[edit]
Deep Self-expressive Learning
Conference on Parsimony and Learning, PMLR 234:228-247, 2024.
Abstract
Self-expressive model is a method for clustering data drawn from a union of low-dimensional linear subspaces. It gains a lot of popularity due to its: 1) simplicity, based on the observation that each data point can be expressed as a linear combination of the other data points, 2) provable correctness under broad geometric and statistical conditions, and 3) many extensions for handling corrupted, imbalanced, and large-scale real data. This paper extends the self-expressive model to a Deep sELf-expressiVE model (DELVE) for handling the more challenging case that the data lie in a union of nonlinear manifolds. DELVE is constructed from stacking self-expressive layers, each of which maps each data point to a linear combination of the other data points, and can be trained via minimizing self-expressive losses.

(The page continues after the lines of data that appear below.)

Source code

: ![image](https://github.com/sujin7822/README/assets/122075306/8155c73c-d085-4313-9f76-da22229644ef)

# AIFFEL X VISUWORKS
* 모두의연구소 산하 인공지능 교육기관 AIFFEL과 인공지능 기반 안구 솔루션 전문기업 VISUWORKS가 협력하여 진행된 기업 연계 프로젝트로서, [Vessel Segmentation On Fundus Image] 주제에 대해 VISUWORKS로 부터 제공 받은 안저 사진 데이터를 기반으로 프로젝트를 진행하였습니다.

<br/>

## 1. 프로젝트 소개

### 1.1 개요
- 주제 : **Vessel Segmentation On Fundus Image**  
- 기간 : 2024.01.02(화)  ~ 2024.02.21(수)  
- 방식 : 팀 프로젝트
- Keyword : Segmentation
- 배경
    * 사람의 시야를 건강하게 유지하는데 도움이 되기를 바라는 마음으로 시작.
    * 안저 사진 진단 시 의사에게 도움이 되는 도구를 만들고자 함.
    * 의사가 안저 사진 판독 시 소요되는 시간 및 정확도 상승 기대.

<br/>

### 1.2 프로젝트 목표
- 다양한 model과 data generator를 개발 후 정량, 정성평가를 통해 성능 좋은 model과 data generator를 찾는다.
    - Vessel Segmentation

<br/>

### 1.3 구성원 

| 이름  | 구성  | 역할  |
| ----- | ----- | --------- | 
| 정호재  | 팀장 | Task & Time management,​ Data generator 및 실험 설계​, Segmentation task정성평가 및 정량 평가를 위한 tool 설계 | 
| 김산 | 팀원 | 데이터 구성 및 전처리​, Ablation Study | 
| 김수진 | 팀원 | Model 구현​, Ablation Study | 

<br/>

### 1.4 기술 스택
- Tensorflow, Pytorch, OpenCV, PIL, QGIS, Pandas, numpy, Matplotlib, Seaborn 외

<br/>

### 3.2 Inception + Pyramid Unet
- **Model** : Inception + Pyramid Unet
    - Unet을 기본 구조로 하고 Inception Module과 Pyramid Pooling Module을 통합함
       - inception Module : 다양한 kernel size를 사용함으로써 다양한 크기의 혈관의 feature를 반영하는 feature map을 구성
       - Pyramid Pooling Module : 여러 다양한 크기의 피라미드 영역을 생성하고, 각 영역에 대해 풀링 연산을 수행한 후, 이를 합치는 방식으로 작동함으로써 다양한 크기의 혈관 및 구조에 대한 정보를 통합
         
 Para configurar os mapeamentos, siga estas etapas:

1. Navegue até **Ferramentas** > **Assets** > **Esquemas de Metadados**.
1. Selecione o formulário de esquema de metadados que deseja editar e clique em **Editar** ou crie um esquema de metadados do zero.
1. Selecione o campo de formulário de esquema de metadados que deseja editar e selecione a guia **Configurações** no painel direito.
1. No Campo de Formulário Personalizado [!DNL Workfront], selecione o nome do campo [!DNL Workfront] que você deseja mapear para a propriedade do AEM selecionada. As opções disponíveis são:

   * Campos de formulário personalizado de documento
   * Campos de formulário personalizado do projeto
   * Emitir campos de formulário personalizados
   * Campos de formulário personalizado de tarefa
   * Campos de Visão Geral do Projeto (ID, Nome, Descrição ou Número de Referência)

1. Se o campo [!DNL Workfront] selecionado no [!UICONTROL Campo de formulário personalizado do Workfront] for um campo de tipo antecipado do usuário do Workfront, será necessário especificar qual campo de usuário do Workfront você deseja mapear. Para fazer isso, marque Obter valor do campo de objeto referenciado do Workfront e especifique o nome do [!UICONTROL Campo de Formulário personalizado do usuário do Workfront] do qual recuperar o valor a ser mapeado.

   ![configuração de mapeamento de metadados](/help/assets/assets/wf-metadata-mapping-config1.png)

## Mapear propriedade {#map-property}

With such a design, the operator, architecture, and training of DELVE have the explicit interpretation of producing progressively linearized representations from the input data in nonlinear manifolds. Moreover, by leveraging existing understanding and techniques for self-expressive models, DELVE has a collection of benefits such as design choice by principles, robustness via specialized layers, and efficiency via specialized optimizers. We demonstrate on image datasets that DELVE can effectively perform data clustering, remove data corruptions, and handle large scale data.